In that context, the recovery of the economy depended heavily on the ability to control translation, and in our opinion, all predictive scenarios were uncertain.
However, with the excellent control of the epidemic and the positive economic growth in the first half of the year, production and business activities in general and house-buying credit, in particular, would gradually recover and grow again in 2021.
What was the barrier in home lending for individual customers today?
Typically, there were three main barriers in the residential credit market of individual customers. The first was the price. At present, the average house price, especially in urban areas, was still quite high compared to the average income of the majority of people wishing to buy a house. Besides, home loan interest rates in Vietnam were also higher than in other countries in the region, thereby having a direct impact on housing prices.
The second was the legal aspect of real estate management, especially related to the products of the project segment such as apartments, condotels, which hindered the housing market from removing the bottlenecks for a more favourable development.
The third was capital participating in the market, mainly the weakness of the equity capital of investors, leading to dependence on bank loans or from the corporate bond market. Currently, there were many concerns about the massive capital mobilisation from this market with buyers who were mainly non-professional individual investors, leading to risks.
This was one of the reasons why regulators had to control more closely the capital mobilisation in the corporate bond market recently.

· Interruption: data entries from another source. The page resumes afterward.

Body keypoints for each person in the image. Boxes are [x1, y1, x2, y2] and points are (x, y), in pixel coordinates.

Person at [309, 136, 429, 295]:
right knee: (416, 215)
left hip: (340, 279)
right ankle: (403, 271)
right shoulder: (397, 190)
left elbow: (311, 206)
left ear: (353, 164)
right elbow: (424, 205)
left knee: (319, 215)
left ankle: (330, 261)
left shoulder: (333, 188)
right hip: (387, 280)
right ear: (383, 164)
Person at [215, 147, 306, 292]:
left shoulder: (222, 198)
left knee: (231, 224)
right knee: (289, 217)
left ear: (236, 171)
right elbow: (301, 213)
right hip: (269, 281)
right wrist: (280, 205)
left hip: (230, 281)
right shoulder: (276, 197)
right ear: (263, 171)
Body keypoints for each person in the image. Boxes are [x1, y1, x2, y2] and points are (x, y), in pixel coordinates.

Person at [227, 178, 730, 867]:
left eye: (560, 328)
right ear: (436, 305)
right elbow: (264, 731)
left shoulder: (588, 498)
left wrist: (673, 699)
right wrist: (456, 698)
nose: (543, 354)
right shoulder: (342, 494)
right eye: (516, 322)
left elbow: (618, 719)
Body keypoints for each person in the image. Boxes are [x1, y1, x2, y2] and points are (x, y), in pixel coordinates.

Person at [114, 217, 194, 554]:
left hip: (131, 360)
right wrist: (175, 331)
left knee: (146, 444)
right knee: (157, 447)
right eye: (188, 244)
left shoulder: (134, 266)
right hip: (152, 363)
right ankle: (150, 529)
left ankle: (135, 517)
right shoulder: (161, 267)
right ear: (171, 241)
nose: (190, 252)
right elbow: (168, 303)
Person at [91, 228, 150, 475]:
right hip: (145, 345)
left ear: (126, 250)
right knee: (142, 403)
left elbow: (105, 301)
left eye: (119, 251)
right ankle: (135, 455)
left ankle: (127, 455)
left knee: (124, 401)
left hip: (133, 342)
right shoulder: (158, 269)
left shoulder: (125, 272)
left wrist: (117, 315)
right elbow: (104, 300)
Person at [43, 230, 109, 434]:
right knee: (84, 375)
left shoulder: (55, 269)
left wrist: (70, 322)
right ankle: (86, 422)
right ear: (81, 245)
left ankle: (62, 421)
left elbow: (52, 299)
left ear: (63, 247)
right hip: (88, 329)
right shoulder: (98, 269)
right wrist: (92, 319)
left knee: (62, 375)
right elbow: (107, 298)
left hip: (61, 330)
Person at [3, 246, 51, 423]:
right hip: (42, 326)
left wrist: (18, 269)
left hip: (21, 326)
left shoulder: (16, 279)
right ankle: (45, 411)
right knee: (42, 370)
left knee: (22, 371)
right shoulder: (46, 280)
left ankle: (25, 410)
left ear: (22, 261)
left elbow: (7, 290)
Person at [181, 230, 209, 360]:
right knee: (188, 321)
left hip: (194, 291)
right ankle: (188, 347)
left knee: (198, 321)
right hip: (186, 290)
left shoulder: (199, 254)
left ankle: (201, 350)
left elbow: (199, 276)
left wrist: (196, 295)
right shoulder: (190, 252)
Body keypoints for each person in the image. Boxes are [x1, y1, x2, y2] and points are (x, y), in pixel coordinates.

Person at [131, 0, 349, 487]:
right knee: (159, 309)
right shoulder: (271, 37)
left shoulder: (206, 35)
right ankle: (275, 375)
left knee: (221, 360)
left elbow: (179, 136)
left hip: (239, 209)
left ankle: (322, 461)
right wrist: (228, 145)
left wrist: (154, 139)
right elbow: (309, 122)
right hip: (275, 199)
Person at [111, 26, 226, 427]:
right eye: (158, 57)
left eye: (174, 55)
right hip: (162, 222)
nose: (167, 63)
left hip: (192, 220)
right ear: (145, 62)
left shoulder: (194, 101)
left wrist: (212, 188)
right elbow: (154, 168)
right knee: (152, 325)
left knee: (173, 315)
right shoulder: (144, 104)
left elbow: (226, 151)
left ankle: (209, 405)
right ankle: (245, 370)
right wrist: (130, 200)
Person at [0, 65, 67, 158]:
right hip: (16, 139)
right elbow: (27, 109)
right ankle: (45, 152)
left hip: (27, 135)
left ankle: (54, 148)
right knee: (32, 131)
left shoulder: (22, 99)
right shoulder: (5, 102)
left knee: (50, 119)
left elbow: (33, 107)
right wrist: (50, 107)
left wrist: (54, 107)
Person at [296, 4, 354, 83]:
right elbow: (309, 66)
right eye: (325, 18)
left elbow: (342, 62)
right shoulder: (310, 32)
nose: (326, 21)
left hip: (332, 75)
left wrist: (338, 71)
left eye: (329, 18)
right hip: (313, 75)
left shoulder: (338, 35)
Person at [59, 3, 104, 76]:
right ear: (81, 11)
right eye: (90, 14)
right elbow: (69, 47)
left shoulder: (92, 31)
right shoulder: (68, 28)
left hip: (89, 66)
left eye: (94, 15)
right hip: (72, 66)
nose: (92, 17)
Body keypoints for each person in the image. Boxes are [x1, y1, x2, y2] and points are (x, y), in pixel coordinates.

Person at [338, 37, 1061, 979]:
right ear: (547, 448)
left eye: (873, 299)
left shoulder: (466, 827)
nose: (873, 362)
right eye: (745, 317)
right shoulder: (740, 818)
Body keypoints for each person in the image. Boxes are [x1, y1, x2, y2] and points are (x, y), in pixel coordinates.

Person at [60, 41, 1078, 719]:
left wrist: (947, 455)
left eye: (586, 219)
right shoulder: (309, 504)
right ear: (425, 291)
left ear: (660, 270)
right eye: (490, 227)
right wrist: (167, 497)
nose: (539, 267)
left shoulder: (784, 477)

The expert had mentioned that the home loan interest rate was low, so how was Shinhan Bank’s mortgage interest rate?
Currently, Shinhan Bank Vietnam was applying interest rates to individual customers who bought houses at around 7.5 percent per year (fixed in the first year), 8.3 percent per year (fixed in the first two years) and 9.4 percent per year (fixed for the first three years). After the preferential period, the loan would be applied with the floating rate according to the formula of ‘Base rate + amplitude’. Currently, the total floating interest rate (based on the formula interest rate + amplitude) of Shinhan Bank was only about 10 percent per year, and the common ground in the market was 11 percent to 13 percent per year.
The maximum amount of home loan for each specific customer depended on the valuation of the collateral to secure the loan, as well as the ability to repay each customer under the rating framework. At the Bank, up to 70 percent of the valuation of real estate was residential in Hanoi and HCM City.
Of course, the final loan amount depended on the ability to repay each customer such as total income, the remaining amount to repay each month after deducting other expenditures and loans with the specific recommended loan period.